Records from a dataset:
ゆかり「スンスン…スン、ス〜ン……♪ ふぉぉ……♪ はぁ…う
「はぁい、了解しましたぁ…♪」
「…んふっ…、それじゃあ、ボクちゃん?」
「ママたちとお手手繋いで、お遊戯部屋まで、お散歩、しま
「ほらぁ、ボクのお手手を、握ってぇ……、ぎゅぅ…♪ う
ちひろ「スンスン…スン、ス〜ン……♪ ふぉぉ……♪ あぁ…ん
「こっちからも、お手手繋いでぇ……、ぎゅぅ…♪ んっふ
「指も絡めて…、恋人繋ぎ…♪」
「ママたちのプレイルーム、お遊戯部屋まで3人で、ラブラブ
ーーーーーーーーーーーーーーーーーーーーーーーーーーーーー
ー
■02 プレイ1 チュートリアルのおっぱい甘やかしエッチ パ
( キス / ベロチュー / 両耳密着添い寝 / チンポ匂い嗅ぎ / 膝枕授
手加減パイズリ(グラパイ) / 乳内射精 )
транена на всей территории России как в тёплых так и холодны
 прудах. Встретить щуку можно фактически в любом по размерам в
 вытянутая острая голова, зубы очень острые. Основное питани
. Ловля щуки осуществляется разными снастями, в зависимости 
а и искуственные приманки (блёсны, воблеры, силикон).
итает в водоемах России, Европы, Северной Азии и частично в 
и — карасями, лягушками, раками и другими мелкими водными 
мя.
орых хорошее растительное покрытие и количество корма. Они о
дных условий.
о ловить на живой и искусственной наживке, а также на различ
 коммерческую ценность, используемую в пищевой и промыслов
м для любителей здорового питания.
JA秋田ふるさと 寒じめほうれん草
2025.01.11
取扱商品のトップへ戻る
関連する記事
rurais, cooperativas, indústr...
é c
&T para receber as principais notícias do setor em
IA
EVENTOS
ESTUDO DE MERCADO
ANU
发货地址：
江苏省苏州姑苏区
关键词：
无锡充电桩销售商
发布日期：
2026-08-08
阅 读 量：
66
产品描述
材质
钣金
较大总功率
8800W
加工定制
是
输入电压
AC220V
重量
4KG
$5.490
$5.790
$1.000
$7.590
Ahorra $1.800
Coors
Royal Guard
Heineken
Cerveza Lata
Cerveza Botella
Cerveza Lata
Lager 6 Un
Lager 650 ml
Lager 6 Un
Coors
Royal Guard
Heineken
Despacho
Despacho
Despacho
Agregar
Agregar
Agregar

--

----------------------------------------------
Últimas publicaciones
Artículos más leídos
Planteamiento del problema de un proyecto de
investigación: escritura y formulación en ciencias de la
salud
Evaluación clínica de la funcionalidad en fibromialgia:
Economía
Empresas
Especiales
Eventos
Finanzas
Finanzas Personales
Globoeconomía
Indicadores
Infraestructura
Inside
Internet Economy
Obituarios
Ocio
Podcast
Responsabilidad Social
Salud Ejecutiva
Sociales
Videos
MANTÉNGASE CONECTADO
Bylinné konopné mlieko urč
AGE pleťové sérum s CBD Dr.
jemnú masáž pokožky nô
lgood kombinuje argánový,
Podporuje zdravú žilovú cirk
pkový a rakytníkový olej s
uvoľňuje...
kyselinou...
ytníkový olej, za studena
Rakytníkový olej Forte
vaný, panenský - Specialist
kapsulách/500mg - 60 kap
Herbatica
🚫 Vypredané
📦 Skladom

...

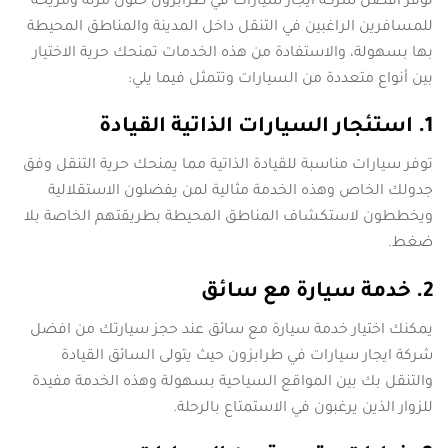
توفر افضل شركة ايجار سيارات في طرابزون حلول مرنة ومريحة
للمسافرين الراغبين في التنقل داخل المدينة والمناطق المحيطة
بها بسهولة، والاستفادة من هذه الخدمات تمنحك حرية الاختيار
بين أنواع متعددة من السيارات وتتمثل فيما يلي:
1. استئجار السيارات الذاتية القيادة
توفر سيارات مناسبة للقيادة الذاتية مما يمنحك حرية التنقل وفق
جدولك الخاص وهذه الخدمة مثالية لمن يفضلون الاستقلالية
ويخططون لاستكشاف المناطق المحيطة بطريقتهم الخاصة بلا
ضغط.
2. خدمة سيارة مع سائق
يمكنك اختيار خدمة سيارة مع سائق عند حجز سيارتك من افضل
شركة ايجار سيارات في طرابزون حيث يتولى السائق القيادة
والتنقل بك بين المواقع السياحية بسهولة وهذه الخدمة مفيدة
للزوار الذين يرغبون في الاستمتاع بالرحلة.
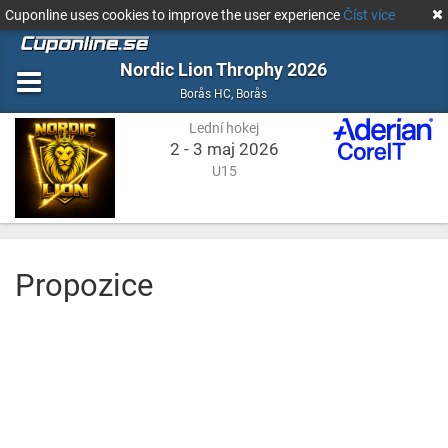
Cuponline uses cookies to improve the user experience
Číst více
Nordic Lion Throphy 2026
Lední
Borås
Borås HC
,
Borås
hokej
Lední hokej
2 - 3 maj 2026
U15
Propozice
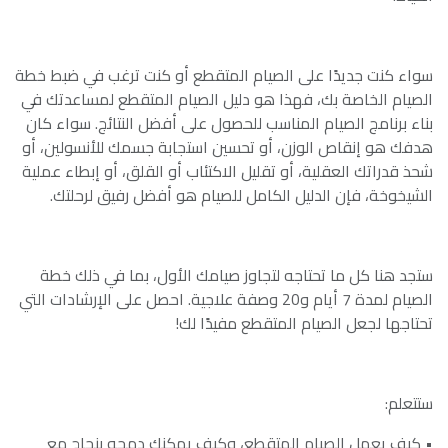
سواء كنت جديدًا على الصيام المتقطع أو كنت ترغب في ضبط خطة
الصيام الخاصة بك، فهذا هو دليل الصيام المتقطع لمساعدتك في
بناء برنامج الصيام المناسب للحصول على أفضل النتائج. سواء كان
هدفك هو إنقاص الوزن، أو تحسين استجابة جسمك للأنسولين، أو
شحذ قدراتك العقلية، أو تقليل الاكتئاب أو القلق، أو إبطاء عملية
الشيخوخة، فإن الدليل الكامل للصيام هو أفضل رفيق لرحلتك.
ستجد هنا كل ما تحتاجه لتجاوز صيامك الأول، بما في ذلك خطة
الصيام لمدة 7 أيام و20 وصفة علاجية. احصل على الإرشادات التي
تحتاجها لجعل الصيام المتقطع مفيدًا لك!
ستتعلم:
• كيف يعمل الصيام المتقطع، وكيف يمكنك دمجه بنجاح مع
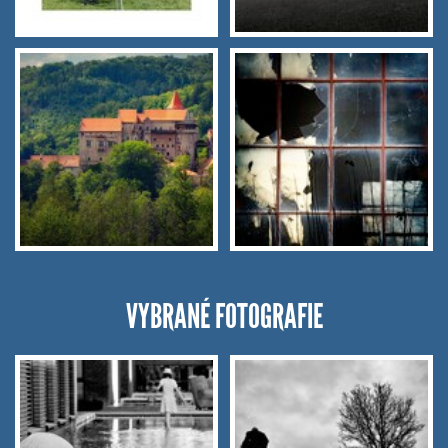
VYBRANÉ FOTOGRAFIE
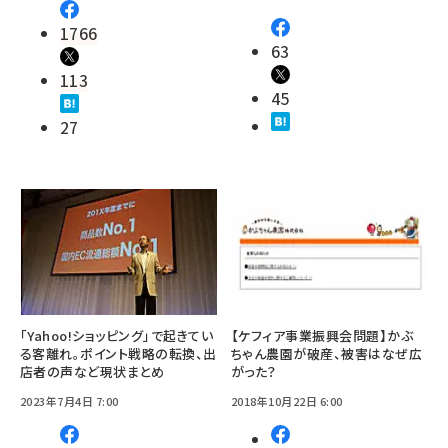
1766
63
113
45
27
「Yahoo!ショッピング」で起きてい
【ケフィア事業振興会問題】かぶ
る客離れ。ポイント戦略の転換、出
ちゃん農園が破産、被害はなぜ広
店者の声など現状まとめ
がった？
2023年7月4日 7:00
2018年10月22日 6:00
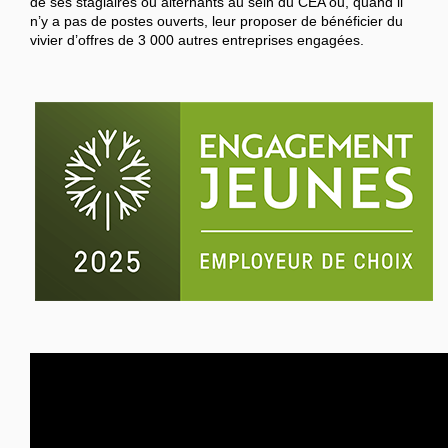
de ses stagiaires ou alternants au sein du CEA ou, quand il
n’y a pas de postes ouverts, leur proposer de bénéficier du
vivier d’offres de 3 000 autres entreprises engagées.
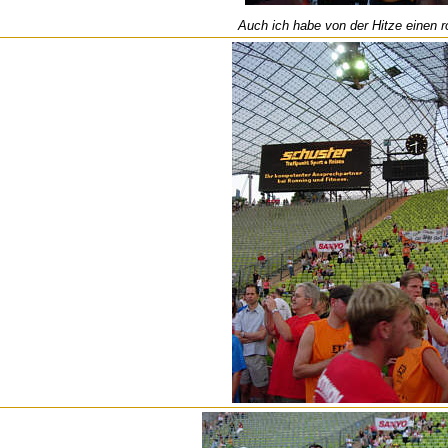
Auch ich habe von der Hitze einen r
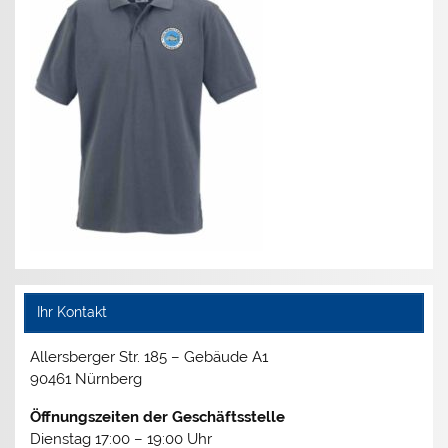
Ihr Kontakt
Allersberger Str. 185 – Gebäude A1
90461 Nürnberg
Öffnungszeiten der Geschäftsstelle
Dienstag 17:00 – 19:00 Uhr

> [Exercise description]:
Repeat the stretch of lines from the line containing "توفر افضل شركة" through the line containing "توفر سيارات مناسبة", both included, exactly as they appear.

> [Problem solution]:
توفر افضل شركة ايجار سيارات في طرابزون حلول مرنة ومريحة
للمسافرين الراغبين في التنقل داخل المدينة والمناطق المحيطة
بها بسهولة، والاستفادة من هذه الخدمات تمنحك حرية الاختيار
بين أنواع متعددة من السيارات وتتمثل فيما يلي:
1. استئجار السيارات الذاتية القيادة
توفر سيارات مناسبة للقيادة الذاتية مما يمنحك حرية التنقل وفق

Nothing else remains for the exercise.